About

Melanie

I grew up in the North West of England, with a keen interest in wildlife from a young age. This led me to studying Animal Conservation Science for my bachelor’s (hons.) degree at the University of Central Lancashire (Cumbria campus), bordering the Lake District National Park. After completing my undergraduate degree I was employed as a research assistant at the University of Cumbria, where I worked on multiple field and lab-based projects within the Centre for Wildlife Conservation. During this time I began to develop ideas for a PhD project with my supervisors Prof Owen Nevin and Dr Andrew Ramsey. I was awarded a studentship from the University of Cumbria and began a PhD in 2009, affiliated through Lancaster University. At this time, my third supervisor Prof Frank Rosell joined the project from Telemark University College, Norway. For the next three years I studied the scent communication behaviour of brown bears in Knight Inlet, British Columbia, Canada. I successfully completed and defended my doctoral research in December 2012, earning a Ph.D. in Conservation Biology.
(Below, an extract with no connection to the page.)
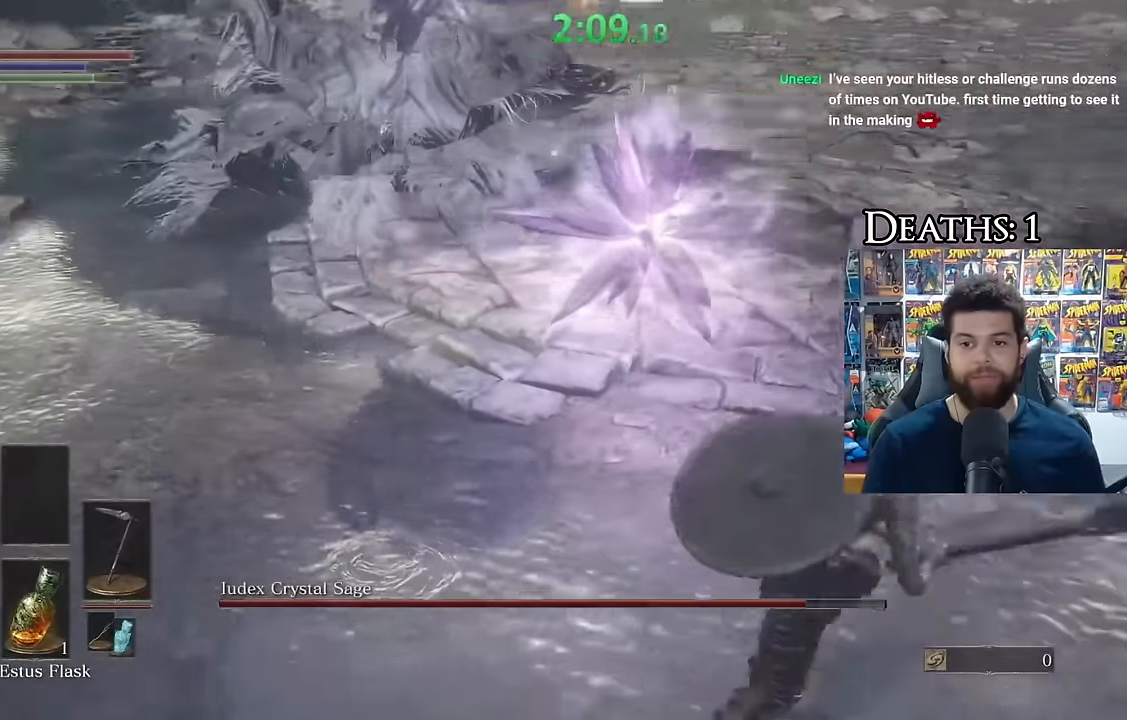
{"dt_ms": 500, "buttons": [], "left_stick": "up", "right_stick": "center", "button_events": [[316, "B", "up"]]}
In 2015, I began a Postdoctoral Fellowship at the University of Victoria, Canada, with Prof Chris Darimont, funded by Mitacs Canada and the Natural Sciences and Engineering Research Council of Canada (NSERC). My research initially focused on the social and spatial behaviour of brown bears in coastal and interior British Columbia. In 2018 I co-founded the BearID Project, a research project and non-profit organisation focused on developing noninvasive technologies to identify and monitor bears. I also work as the conservation biologist on this project.

As well as studying brown bears in North America, I have also worked on wildlife projects in Kazakhstan, India, The Gambia, and South Africa.